- [TASK BRIEF]
Every entry must be transcribed exactly. Pictures are not part of the copy.

START DATA RECORDS

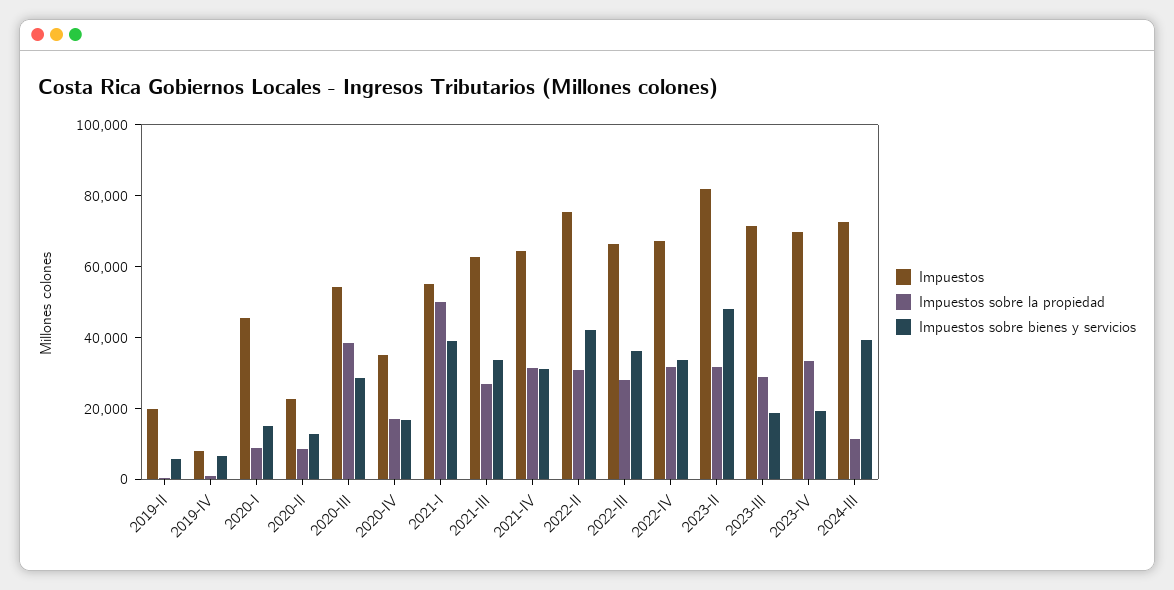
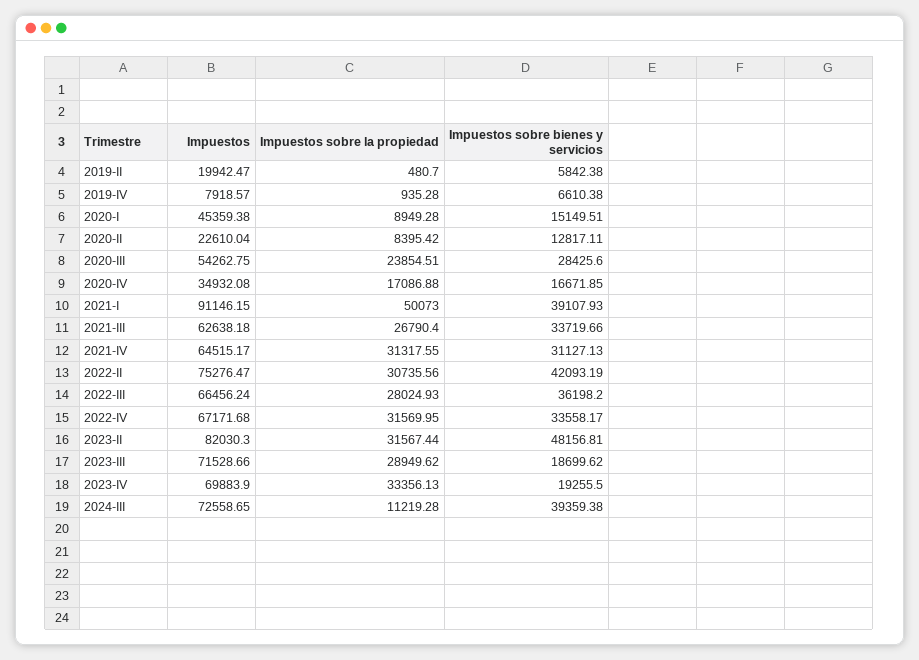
  {
    "Impuestos": {
      "2019-II": 19942.47,
      "2019-IV": 7918.57,
      "2020-I": 45359.38,
      "2020-II": 22610.04,
      "2020-III": 54262.75,
      "2020-IV": 34932.08,
-     "2021-I": 55000,
+     "2021-I": 91146.15,
      "2021-III": 62638.18,
      "2021-IV": 64515.17,
      "2022-II": 75276.47,
      "2022-III": 66456.24,
      "2022-IV": 67171.68,
      "2023-II": 82030.3,
      "2023-III": 71528.66,
      "2023-IV": 69883.9,
      "2024-III": 72558.65
    },
    "Impuestos sobre la propiedad": {
      "2019-II": 480.7,
      "2019-IV": 935.28,
      "2020-I": 8949.28,
      "2020-II": 8395.42,
-     "2020-III": 40000,
+     "2020-III": 23854.51,
      "2020-IV": 17086.88,
      "2021-I": 50073,
      "2021-III": 26790.4,
      "2021-IV": 31317.55,
      "2022-II": 30735.56,
      "2022-III": 28024.93,
      "2022-IV": 31569.95,
      "2023-II": 31567.44,
      "2023-III": 28949.62,
      "2023-IV": 33356.13,
      "2024-III": 11219.28
    },
    "Impuestos sobre bienes y servicios": {
      "2019-II": 5842.38,
      "2019-IV": 6610.38,
      "2020-I": 15149.51,
      "2020-II": 12817.11,
      "2020-III": 28425.6,
      "2020-IV": 16671.85,
      "2021-I": 39107.93,
      "2021-III": 33719.66,
      "2021-IV": 31127.13,
      "2022-II": 42093.19,
      "2022-III": 36198.2,
      "2022-IV": 33558.17,
      "2023-II": 48156.81,
      "2023-III": 18699.62,
      "2023-IV": 19255.5,
      "2024-III": 39359.38
    }
  }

END DATA RECORDS

- [RESULT BELOW]
  {
    "Impuestos": {
      "2019-II": 19942.47,
      "2019-IV": 7918.57,
      "2020-I": 45359.38,
      "2020-II": 22610.04,
      "2020-III": 54262.75,
      "2020-IV": 34932.08,
-     "2021-I": 55000,
+     "2021-I": 91146.15,
      "2021-III": 62638.18,
      "2021-IV": 64515.17,
      "2022-II": 75276.47,
      "2022-III": 66456.24,
      "2022-IV": 67171.68,
      "2023-II": 82030.3,
      "2023-III": 71528.66,
      "2023-IV": 69883.9,
      "2024-III": 72558.65
    },
    "Impuestos sobre la propiedad": {
      "2019-II": 480.7,
      "2019-IV": 935.28,
      "2020-I": 8949.28,
      "2020-II": 8395.42,
-     "2020-III": 40000,
+     "2020-III": 23854.51,
      "2020-IV": 17086.88,
      "2021-I": 50073,
      "2021-III": 26790.4,
      "2021-IV": 31317.55,
      "2022-II": 30735.56,
      "2022-III": 28024.93,
      "2022-IV": 31569.95,
      "2023-II": 31567.44,
      "2023-III": 28949.62,
      "2023-IV": 33356.13,
      "2024-III": 11219.28
    },
    "Impuestos sobre bienes y servicios": {
      "2019-II": 5842.38,
      "2019-IV": 6610.38,
      "2020-I": 15149.51,
      "2020-II": 12817.11,
      "2020-III": 28425.6,
      "2020-IV": 16671.85,
      "2021-I": 39107.93,
      "2021-III": 33719.66,
      "2021-IV": 31127.13,
      "2022-II": 42093.19,
      "2022-III": 36198.2,
      "2022-IV": 33558.17,
      "2023-II": 48156.81,
      "2023-III": 18699.62,
      "2023-IV": 19255.5,
      "2024-III": 39359.38
    }
  }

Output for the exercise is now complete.